# Opdracht
Beantwoord de volgende vragen aan de hand van het tekstfragment.
1. Welke vraag kreeg Ringel Goslinga op de fotoacademie?
2. Waarom ging de assistent van Koos Breukel weg?
3. Van welk formaat leerde hij museumafdrukken maken?

# Tekstfragment

Maar op de fotoacademie moesten ze aan een andere fotograaf denken, toen ze zagen in welke richting zijn stijl zich ontwikkelde: ‘’Ken je Koos Breukel?” Hij besloot om bij Breukel, meesterportretfotograaf, langs te gaan. “Zijn assistent ging net met zwangerschapsverlof en zijn hond legde meteen zijn hoofd op mijn schoot.” Het pleit was beslecht en Ringel Goslinga werd de assistent van Koos Breukel, waar hij jaren in de doka werkte en leerde hoe hij museumafdrukken van 50 bij 60 moest maken. Hij weet zijn allereerste les nog: zorg dat er geen fixeer aan je vingers zit als je tenminste niet je eigen vingerafdrukken op de print wil terugvinden.

# Aangeleverde gegevens
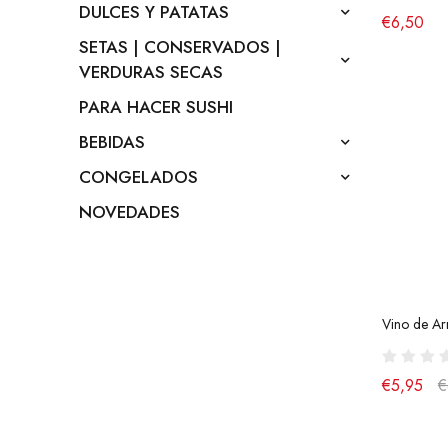
DULCES Y PATATAS
€6,50
SETAS | CONSERVADOS |
VERDURAS SECAS
PARA HACER SUSHI
BEBIDAS
CONGELADOS
NOVEDADES
Vino de Ar
€5,95
€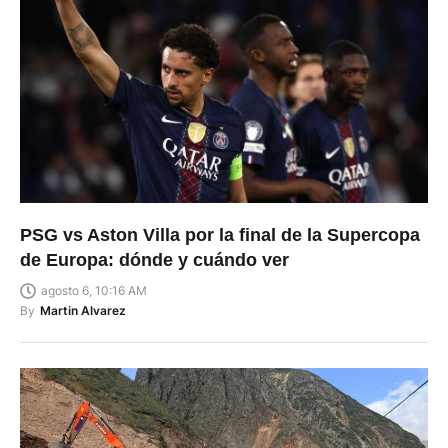
PSG vs Aston Villa por la final de la Supercopa
de Europa: dónde y cuándo ver
agosto 6, 10:16 AM
By
Martin Alvarez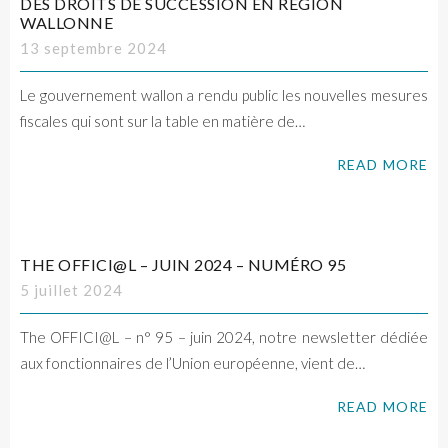
DES DROITS DE SUCCESSION EN RÉGION
WALLONNE
13 septembre 2024
Le gouvernement wallon a rendu public les nouvelles mesures
fiscales qui sont sur la table en matière de…
READ MORE
THE OFFICI@L – JUIN 2024 – NUMÉRO 95
5 juillet 2024
The OFFICI@L – n° 95 – juin 2024, notre newsletter dédiée
aux fonctionnaires de l’Union européenne, vient de…
READ MORE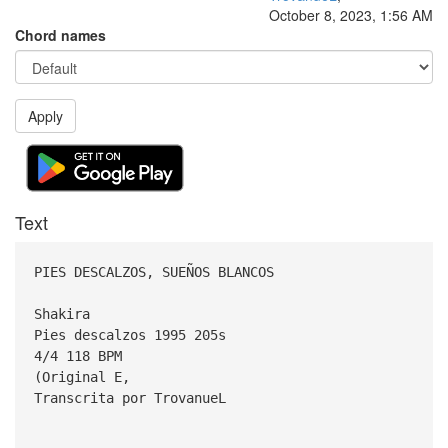
October 8, 2023, 1:56 AM
Chord names
Apply
Text
PIES DESCALZOS, SUEÑOS BLANCOS
Shakira
Pies descalzos 1995 205s
4/4 118 BPM
(Original E,
Transcrita por TrovanueL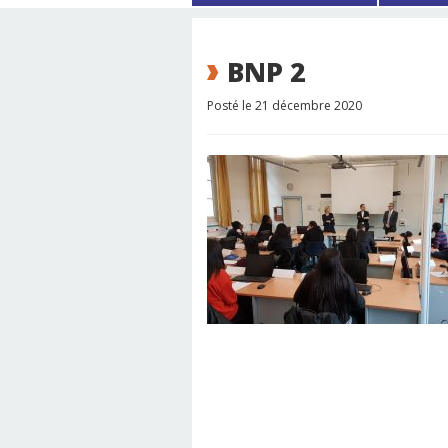
BNP 2
Posté le 21 décembre 2020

# Antwoord
1. "Ken je Koos Breukel?"
2. De assistent ging met zwangerschapsverlof.
3. Van 50 bij 60.